Task instructions:
Find each line in the rows below that contains the string "mxPoint", matching case exactly, and copy those lines.
* BEGIN Input records *
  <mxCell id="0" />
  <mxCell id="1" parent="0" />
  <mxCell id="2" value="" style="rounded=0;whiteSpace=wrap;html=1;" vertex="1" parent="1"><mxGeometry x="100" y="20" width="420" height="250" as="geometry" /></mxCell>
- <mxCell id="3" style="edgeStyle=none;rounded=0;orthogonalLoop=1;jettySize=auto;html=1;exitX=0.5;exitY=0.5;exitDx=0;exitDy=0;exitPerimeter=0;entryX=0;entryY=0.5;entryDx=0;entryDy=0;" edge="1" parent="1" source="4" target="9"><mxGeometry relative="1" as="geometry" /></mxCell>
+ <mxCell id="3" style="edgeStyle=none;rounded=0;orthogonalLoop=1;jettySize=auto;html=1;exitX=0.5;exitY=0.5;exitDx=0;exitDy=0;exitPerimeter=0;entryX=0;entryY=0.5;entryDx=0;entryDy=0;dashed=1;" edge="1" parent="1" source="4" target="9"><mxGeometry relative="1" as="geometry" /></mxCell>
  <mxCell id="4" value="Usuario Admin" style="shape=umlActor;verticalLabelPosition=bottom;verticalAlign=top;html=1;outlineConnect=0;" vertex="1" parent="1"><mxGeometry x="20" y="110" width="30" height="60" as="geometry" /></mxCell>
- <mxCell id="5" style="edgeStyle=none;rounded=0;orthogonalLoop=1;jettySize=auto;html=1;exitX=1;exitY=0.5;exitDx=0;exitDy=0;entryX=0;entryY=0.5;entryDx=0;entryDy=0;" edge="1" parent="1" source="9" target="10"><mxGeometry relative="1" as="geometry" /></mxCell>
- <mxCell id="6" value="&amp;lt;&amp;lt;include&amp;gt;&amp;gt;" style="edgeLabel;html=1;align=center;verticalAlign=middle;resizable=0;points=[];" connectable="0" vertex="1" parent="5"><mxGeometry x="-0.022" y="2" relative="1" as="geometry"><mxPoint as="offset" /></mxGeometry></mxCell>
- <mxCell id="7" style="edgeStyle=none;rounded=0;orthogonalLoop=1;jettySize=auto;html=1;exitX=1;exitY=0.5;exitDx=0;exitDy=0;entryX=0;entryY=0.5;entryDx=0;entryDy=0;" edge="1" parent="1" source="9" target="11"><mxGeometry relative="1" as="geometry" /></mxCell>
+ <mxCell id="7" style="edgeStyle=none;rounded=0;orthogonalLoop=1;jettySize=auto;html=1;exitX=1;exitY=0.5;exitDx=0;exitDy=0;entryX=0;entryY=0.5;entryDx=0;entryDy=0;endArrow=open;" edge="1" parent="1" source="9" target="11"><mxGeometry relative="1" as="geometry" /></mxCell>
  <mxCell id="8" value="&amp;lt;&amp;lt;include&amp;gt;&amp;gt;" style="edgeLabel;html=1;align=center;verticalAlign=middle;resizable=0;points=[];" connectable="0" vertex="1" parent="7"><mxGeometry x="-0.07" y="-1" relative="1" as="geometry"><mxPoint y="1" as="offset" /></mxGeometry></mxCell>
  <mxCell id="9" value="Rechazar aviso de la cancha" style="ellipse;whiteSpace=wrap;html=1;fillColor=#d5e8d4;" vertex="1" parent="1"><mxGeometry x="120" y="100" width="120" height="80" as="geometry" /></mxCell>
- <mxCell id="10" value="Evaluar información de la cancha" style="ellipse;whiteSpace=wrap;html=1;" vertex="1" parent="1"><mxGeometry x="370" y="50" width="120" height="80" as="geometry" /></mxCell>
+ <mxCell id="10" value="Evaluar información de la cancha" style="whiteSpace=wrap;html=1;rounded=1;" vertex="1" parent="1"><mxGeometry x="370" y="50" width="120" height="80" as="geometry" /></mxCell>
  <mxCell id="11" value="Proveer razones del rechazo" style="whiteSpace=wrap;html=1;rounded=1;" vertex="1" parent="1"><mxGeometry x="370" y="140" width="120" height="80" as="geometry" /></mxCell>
* END Input records *
* BEGIN Input records *
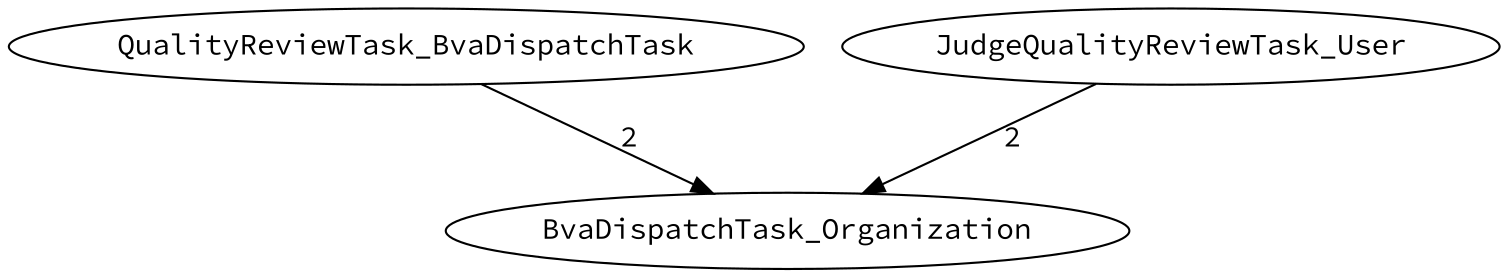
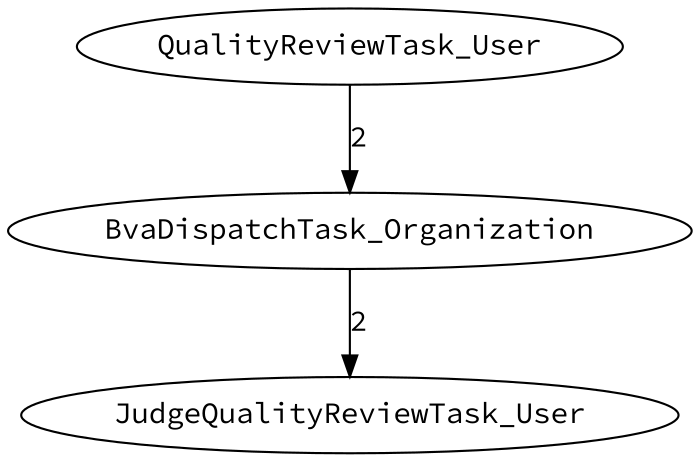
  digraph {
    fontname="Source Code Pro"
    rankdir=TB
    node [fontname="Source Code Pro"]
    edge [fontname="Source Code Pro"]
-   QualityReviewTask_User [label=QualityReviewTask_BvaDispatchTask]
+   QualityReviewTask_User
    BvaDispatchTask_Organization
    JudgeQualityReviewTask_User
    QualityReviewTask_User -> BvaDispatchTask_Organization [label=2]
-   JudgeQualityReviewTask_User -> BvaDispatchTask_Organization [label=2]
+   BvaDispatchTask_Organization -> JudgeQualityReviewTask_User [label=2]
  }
* END Input records *
* BEGIN Input records *
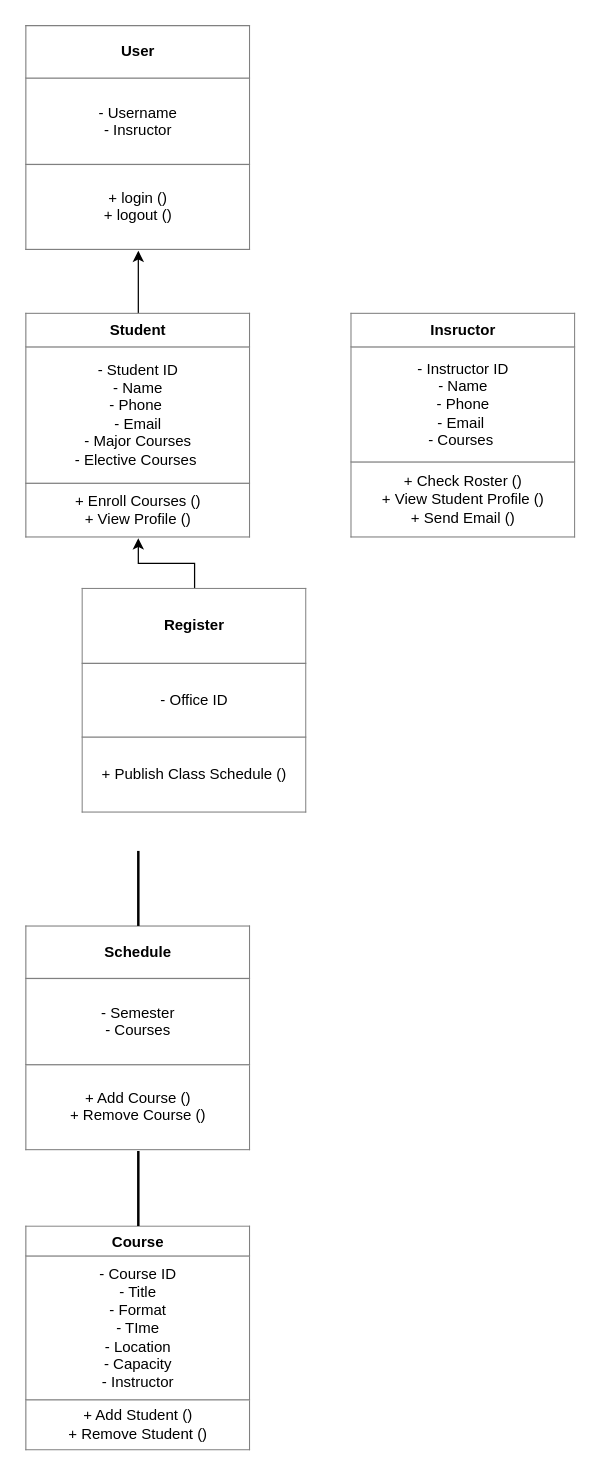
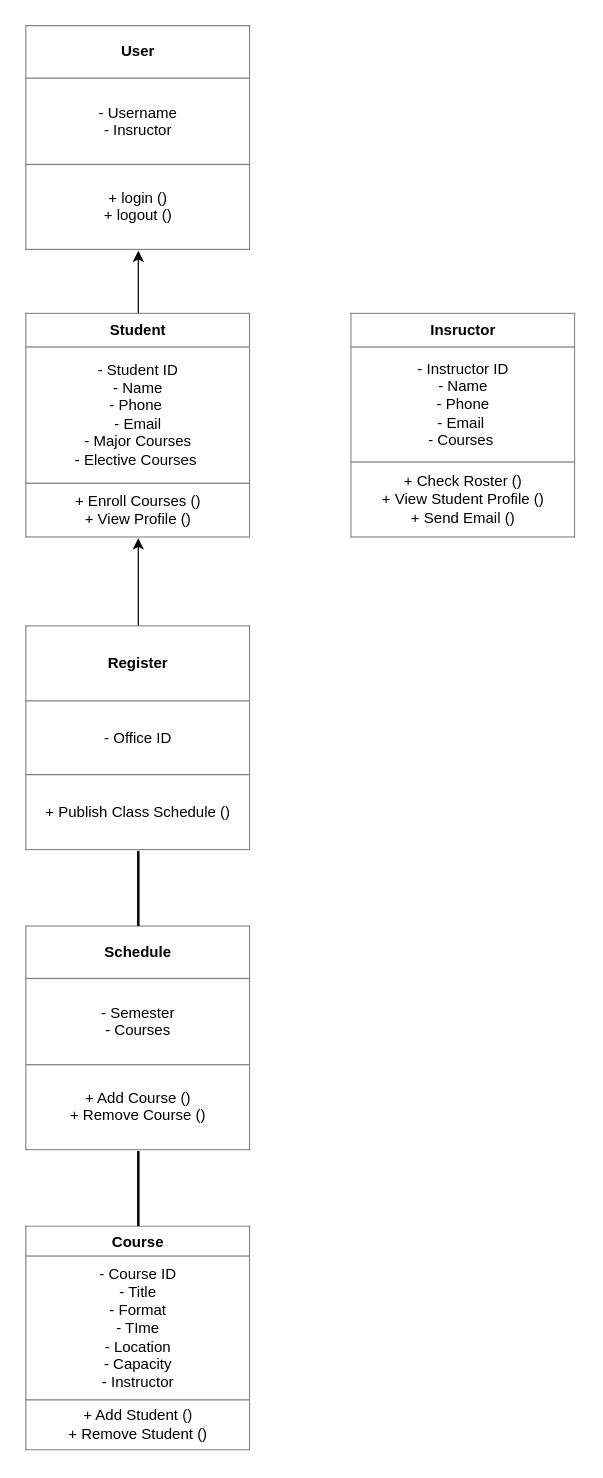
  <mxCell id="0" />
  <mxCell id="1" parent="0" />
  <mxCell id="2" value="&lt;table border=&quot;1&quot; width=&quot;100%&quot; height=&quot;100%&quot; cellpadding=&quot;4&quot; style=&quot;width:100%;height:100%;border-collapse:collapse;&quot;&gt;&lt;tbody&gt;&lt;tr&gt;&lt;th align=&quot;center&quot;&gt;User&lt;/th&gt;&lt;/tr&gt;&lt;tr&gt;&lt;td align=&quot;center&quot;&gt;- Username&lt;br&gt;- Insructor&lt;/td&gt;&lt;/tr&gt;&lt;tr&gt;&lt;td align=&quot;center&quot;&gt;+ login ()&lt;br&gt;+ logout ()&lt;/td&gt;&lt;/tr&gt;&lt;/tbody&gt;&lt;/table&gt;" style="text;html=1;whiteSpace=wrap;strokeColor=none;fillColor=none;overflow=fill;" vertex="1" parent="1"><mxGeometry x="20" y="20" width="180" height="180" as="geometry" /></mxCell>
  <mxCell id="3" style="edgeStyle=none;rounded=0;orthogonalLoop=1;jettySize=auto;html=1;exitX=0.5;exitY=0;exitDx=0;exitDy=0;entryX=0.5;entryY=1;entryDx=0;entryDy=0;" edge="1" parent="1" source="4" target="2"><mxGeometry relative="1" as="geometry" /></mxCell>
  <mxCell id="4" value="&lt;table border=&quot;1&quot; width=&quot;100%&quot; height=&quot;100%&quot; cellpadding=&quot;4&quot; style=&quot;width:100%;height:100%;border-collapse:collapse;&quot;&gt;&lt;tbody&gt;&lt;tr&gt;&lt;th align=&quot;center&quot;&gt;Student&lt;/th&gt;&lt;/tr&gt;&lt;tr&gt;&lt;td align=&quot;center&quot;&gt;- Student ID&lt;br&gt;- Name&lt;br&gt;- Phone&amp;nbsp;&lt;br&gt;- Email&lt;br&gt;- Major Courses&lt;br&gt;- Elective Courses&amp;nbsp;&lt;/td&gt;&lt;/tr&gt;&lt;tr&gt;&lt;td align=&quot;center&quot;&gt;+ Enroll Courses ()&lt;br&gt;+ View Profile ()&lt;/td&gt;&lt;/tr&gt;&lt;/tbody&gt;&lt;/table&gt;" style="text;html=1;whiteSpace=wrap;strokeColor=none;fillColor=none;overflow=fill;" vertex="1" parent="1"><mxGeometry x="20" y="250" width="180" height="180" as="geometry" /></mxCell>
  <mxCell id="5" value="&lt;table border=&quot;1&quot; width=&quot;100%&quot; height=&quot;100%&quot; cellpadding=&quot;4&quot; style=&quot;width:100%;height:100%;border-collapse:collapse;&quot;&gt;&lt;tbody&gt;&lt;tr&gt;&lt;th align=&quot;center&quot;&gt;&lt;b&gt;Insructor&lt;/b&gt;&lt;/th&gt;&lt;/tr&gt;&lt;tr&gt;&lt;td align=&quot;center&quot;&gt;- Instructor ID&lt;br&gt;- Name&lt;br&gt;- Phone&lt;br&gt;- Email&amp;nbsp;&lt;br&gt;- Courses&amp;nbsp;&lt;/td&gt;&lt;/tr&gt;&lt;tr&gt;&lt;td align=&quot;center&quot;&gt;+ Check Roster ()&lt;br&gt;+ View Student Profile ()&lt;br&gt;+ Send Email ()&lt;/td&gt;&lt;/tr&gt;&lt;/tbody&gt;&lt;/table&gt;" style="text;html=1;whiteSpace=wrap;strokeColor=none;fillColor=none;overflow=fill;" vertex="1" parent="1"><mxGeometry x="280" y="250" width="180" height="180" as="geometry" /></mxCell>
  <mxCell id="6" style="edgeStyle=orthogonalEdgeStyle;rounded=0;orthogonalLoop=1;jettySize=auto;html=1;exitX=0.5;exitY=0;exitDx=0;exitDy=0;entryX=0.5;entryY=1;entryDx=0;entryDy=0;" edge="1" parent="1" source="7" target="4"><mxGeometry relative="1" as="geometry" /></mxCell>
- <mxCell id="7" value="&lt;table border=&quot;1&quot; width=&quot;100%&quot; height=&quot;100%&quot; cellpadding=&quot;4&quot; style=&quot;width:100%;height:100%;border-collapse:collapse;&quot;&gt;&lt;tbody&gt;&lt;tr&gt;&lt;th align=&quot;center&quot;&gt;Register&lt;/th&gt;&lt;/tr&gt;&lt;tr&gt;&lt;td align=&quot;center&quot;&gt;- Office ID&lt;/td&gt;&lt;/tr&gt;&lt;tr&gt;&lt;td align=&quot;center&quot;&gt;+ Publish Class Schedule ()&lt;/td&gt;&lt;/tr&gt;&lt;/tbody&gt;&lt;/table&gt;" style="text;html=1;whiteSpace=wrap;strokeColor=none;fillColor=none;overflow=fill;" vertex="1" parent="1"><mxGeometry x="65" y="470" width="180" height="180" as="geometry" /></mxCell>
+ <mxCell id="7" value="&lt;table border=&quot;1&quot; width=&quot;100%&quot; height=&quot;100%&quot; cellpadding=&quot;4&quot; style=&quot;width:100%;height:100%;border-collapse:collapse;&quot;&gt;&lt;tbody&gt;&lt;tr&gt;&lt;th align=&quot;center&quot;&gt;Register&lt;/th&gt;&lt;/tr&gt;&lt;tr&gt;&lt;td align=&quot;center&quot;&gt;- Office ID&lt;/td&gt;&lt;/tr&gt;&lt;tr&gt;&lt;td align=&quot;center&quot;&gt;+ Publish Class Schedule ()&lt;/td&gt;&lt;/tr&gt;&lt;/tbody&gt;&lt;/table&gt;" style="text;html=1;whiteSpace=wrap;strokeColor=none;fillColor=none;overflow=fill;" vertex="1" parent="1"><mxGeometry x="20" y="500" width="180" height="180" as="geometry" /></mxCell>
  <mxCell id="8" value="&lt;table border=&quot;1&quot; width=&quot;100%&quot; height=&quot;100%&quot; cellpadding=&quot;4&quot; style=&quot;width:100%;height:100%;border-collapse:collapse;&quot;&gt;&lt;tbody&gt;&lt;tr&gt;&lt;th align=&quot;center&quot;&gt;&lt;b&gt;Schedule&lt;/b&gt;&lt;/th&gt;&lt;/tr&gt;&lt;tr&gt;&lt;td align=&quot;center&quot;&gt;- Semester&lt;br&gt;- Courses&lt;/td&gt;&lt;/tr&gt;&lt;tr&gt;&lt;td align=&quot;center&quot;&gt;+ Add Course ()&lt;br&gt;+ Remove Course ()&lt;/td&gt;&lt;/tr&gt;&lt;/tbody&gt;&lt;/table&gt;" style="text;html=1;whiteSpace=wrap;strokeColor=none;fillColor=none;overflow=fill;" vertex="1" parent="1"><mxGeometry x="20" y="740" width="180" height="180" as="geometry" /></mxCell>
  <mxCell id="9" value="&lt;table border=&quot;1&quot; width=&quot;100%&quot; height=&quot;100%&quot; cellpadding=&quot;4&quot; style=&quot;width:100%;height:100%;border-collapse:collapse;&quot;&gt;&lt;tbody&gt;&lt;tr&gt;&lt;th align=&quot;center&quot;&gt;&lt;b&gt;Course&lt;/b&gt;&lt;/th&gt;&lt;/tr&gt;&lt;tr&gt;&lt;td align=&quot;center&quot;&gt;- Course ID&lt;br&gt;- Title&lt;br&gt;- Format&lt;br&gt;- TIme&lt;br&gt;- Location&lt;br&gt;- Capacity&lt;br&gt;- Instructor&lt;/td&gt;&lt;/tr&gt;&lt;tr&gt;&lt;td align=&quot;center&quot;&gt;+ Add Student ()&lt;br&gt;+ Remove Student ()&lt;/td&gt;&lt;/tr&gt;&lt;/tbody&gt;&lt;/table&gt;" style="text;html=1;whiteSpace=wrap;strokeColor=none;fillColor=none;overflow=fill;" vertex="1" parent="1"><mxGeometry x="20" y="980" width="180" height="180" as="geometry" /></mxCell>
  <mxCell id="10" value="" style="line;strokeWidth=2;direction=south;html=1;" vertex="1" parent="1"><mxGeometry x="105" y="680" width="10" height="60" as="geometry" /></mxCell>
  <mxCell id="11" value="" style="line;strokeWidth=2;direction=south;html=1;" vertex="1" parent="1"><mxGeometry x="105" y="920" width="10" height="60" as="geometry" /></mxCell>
* END Input records *
Output of the task:
- <mxCell id="6" value="&amp;lt;&amp;lt;include&amp;gt;&amp;gt;" style="edgeLabel;html=1;align=center;verticalAlign=middle;resizable=0;points=[];" connectable="0" vertex="1" parent="5"><mxGeometry x="-0.022" y="2" relative="1" as="geometry"><mxPoint as="offset" /></mxGeometry></mxCell>
  <mxCell id="8" value="&amp;lt;&amp;lt;include&amp;gt;&amp;gt;" style="edgeLabel;html=1;align=center;verticalAlign=middle;resizable=0;points=[];" connectable="0" vertex="1" parent="7"><mxGeometry x="-0.07" y="-1" relative="1" as="geometry"><mxPoint y="1" as="offset" /></mxGeometry></mxCell>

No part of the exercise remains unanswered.